Alongside Jordan’s King Abdullah II, US President Donald Trump told reporters on Wednesday his views on Syria had “changed very much” after a chemical incident that reportedly killed 70 people.
She added, "The degree of hypocrisy, double standard and demagoguery is sickening at this stage, because well all know from the very moment he stepped into the White House, his administration has been trying to find a way into Syria."
The political commentator pointed out that the use of "safe zones" in Syria proved ineffective, so now Washington is using this alleged attack as a pretext for battle, which she calls "very convenient, and suddenly everyone wants to go to war in 24 hours, it’s ridiculous."
Shakdam said there was no evidence that the chemical incident was purposeful, citing reports that the release of chemicals stemmed from a Syrian army airstrike on a Daesh warehouse that contained toxic chemical agents.
She suggested that the idea of extremists possessing such dangerous substances is more frightening to her than "having Washington stage a boo-hoo moment trying to use the death of civilians, which is of course tragic in and of itself, to argue yet again for military intervention in a sovereign country."
Loud and Clear host Brian Becker made note of what he called a "rapidly evolving trajectory within the Trump administration" following the ouster of Michael Flynn as national security advisor and more recently Steve Bannon as chief strategist.
"If you look at the Trump administration as a coalition of right-wing populists, generals and very conservative billionaire oligarchs, part of that coalition was just forced out of a very important position," he said, asking Shakdam whether she thought an "internecine civil war" was being waged at the White House.
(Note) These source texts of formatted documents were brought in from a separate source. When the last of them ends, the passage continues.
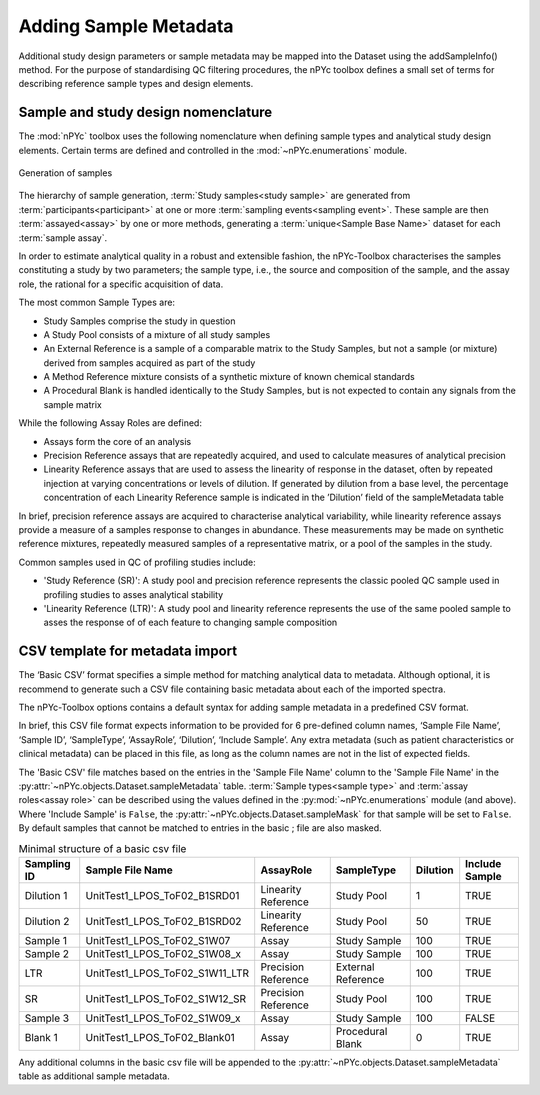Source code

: Adding Sample Metadata
----------------------

Additional study design parameters or sample metadata may be mapped into the Dataset using the addSampleInfo() method. For the purpose of standardising QC filtering procedures, the nPYc toolbox defines a small set of terms for describing reference sample types and design elements.


Sample and study design nomenclature
====================================

The :mod:`nPYc` toolbox uses the following nomenclature when defining sample types and analytical study design elements. Certain terms are defined and controlled in the :mod:`~nPYc.enumerations` module.

.. figure:: _static/samplingNomenclature.svg
	:width: 70%
	:align: center
	:alt: Generation of samples
	
	Generation of samples
	 
The hierarchy of sample generation, :term:`Study samples<study sample>` are generated from :term:`participants<participant>` at one or more :term:`sampling events<sampling event>`. These sample are then :term:`assayed<assay>` by one or more methods, generating a :term:`unique<Sample Base Name>` dataset for each :term:`sample assay`.
	
In order to estimate analytical quality in a robust and extensible fashion, the nPYc-Toolbox characterises the samples constituting a study by two parameters; the sample type, i.e., the source and composition of the sample, and the assay role, the rational for a specific acquisition of data.
	
The most common Sample Types are:

- Study Samples comprise the study in question
- A Study Pool consists of a mixture of all study samples
- An External Reference is a sample of a comparable matrix to the Study Samples, but not a sample (or mixture) derived from samples acquired as part of the study
- A Method Reference mixture consists of a synthetic mixture of known chemical standards
- A Procedural Blank is handled identically to the Study Samples, but is not expected to contain any signals from the sample matrix
	
While the following Assay Roles are defined:

- Assays form the core of an analysis
- Precision Reference assays that are repeatedly acquired, and used to calculate measures of analytical precision
- Linearity Reference assays that are used to assess the linearity of response in the dataset, often by repeated injection at varying concentrations or levels of dilution. If generated by dilution from a base level, the percentage concentration of each Linearity Reference sample is indicated in the ’Dilution’ field of the sampleMetadata table

In brief, precision reference assays are acquired to characterise analytical variability, while linearity reference assays provide a measure of a samples response to changes in abundance. These measurements may be made on synthetic reference mixtures, repeatedly measured samples of a representative matrix, or a pool of the samples in the study.
	
Common samples used in QC of profiling studies include:

- 'Study Reference (SR)': A study pool and precision reference represents the classic pooled QC sample used in profiling studies to asses analytical stability
- 'Linearity Reference (LTR)': A study pool and linearity reference represents the use of the same pooled sample to asses the response of of each feature to changing sample composition
	

CSV template for metadata import
================================

The ‘Basic CSV’ format specifies a simple method for matching analytical data to metadata. Although optional, it is recommend to generate such a CSV file containing basic metadata about each of the imported spectra. 

The nPYc-Toolbox options contains a default syntax for adding sample metadata in a predefined CSV format.

In brief, this CSV file format expects information to be provided for 6 pre-defined column names, ‘Sample File Name’, ‘Sample ID’, ‘SampleType’, ‘AssayRole’, ‘Dilution’, ‘Include Sample’. Any extra metadata (such as patient characteristics or clinical metadata) can be placed in this file, as long as the column names are not in the list of expected fields.

The 'Basic CSV' file matches based on the entries in the 'Sample File Name' column to the 'Sample File Name' in the :py:attr:`~nPYc.objects.Dataset.sampleMetadata` table. :term:`Sample types<sample type>` and :term:`assay roles<assay role>` can be described using the values defined in the :py:mod:`~nPYc.enumerations` module (and above). Where 'Include Sample' is ``False``, the :py:attr:`~nPYc.objects.Dataset.sampleMask` for that sample will be set to ``False``. By default samples that cannot be matched to entries in the basic ; file are also masked.

.. table:: Minimal structure of a basic csv file
   :widths: auto
   
   =========== ============================== =================== ================== ======== ==============
   Sampling ID Sample File Name               AssayRole           SampleType         Dilution Include Sample
   =========== ============================== =================== ================== ======== ==============
   Dilution 1  UnitTest1_LPOS_ToF02_B1SRD01   Linearity Reference Study Pool         1        TRUE
   Dilution 2  UnitTest1_LPOS_ToF02_B1SRD02   Linearity Reference Study Pool         50       TRUE
   Sample 1    UnitTest1_LPOS_ToF02_S1W07     Assay               Study Sample       100      TRUE
   Sample 2    UnitTest1_LPOS_ToF02_S1W08_x   Assay               Study Sample       100      TRUE
   LTR         UnitTest1_LPOS_ToF02_S1W11_LTR Precision Reference External Reference 100      TRUE
   SR          UnitTest1_LPOS_ToF02_S1W12_SR  Precision Reference Study Pool         100      TRUE
   Sample 3    UnitTest1_LPOS_ToF02_S1W09_x   Assay               Study Sample       100      FALSE
   Blank 1     UnitTest1_LPOS_ToF02_Blank01   Assay               Procedural Blank   0        TRUE
   =========== ============================== =================== ================== ======== ==============

Any additional columns in the basic csv file will be appended to the :py:attr:`~nPYc.objects.Dataset.sampleMetadata` table as additional sample metadata.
She said she did believe there was a "war within the establishment in Washington."
"I think it’s very difficult because Syria has become a power broker, in the sense that everything will be decided on the fate of Syria. What happens here will determine how Washington will shape its future. It’s complicated and very dangerous right now to make any rash decision."
Shakdam added that Trump’s penchant for knee-jerk decisions makes the situation even more volatile, "because any missteps could be completely catastrophic,” and that the wrong move in Syria could set off a chain of events that would “literally set the whole region on fire."